I nodded, not trusting myself to speak.
He gave a short, humourless laugh.
"I thought you were smarter than that. Life chews us up, Neema. It's every man — and woman — for themselves."
I felt a pang of sadness for him — and for the old Neema who might have agreed once.
"I'm sorry for the pain you've gone through," I said softly.
"But I've found something better now. Something that doesn't rot with time or fade with beauty."
He scoffed. "Fairy tales."
I wanted to argue, but the look in his eyes stopped me.
There was no point.
His bitterness was a fortress, and he had locked himself inside.
Still, as he turned to go, I couldn't help but call after him.
"Ezekiel," I said, voice trembling, "God still loves you. No matter how far you've fallen. It's not too late."
He paused, shoulders stiff.
But he didn't turn around.
Only the cold wind answered me as he disappeared into the crowd.
I stood there for a long time, the tomatoes forgotten at my feet, grief swelling in my heart.
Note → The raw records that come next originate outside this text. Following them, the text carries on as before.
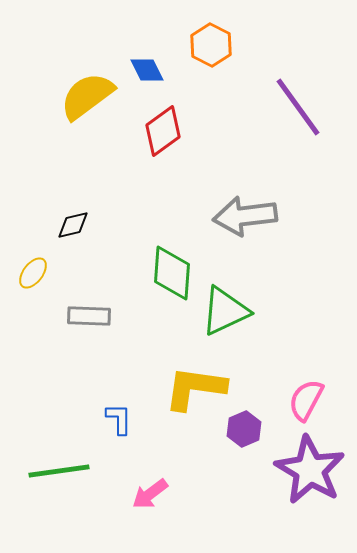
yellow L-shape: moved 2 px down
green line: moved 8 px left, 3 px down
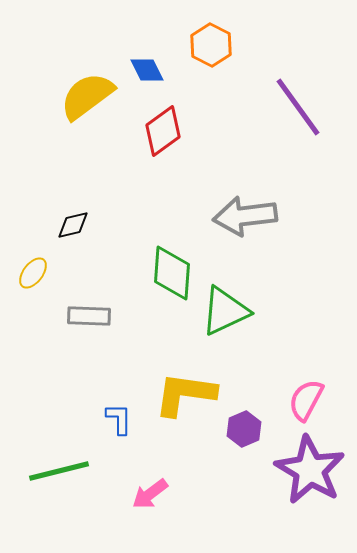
yellow L-shape: moved 10 px left, 6 px down
green line: rotated 6 degrees counterclockwise
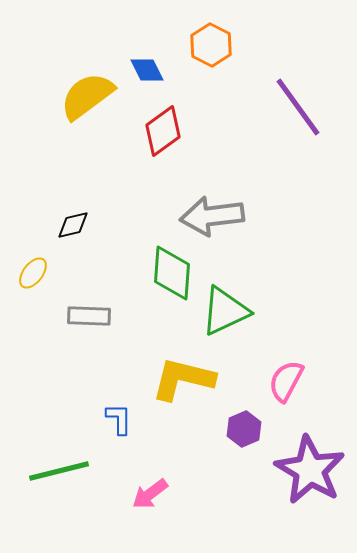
gray arrow: moved 33 px left
yellow L-shape: moved 2 px left, 15 px up; rotated 6 degrees clockwise
pink semicircle: moved 20 px left, 19 px up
Not grief for myself — but for all the souls still trapped in the life I had once thought glamorous.
Souls blinded by pride, weighed down by shame.
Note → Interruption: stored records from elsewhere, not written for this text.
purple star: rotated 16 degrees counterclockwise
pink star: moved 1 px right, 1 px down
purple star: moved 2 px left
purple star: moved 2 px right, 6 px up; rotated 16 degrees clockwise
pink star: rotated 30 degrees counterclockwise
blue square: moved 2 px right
Tears burned my eyes as I whispered a prayer for Ezekiel.
For all of them.
And for myself — that I would never forget what God had saved me from.
I walked home slowly that evening, my mind heavy with memories.
Each step seemed to stir up the past — laughter echoing in empty corridors, flirtatious glances exchanged across crowded rooms, careless words spoken without thought or consequence.
I had once believed I was powerful, desired, untouchable.
Now, those memories tasted bitter in my mouth.
As I reached the small rented room we called home, I found my children sitting quietly around the cracked table, doing their homework by the dim light of a single bulb.
Zawadi looked up first and smiled — a small, weary smile — and I felt my heart tighten painfully.
I had almost lost them too.
Because of pride. Because of selfishness.
Because I had forgotten what mattered most.
That night, after the children had gone to bed, I sat by the window, staring out at the glittering city lights.
Somewhere out there, Ezekiel was wandering — angry, broken, alone.
I prayed for him again, longer this time, my whispered words carrying into the silence:
"Lord, save him like You saved me. Show him Your mercy. Break the chains that pride has wrapped around his heart."
For the first time, I realised something profound:
I was not better than Ezekiel.
Only rescued.
Only forgiven.
And forgiveness, I was learning, was a gift I had no right to withhold — from myself, or from others.
As the rain began to fall, tapping gently against the windowpane, I picked up my battered old journal and wrote:
"Today I met a ghost from my past. I saw in him what I might have become — empty, angry, bitter. Thank You, Lord, for pulling me from that pit. Please teach me to walk humbly every day, remembering that my salvation is not of myself, but a gift of Your grace."
I closed the journal, feeling lighter somehow, though tears still wet my cheeks.
The past could no longer chain me.
It could only remind me — of how far I had fallen... and how far God's hand had lifted me.
The sorrowful reunion had been painful.
But it had also been necessary.
A mirror held up to my soul, showing me that true transformation was not about pretending the past had never happened —
It was about letting God redeem even the darkest pages of my story.
And I was ready for the next chapter.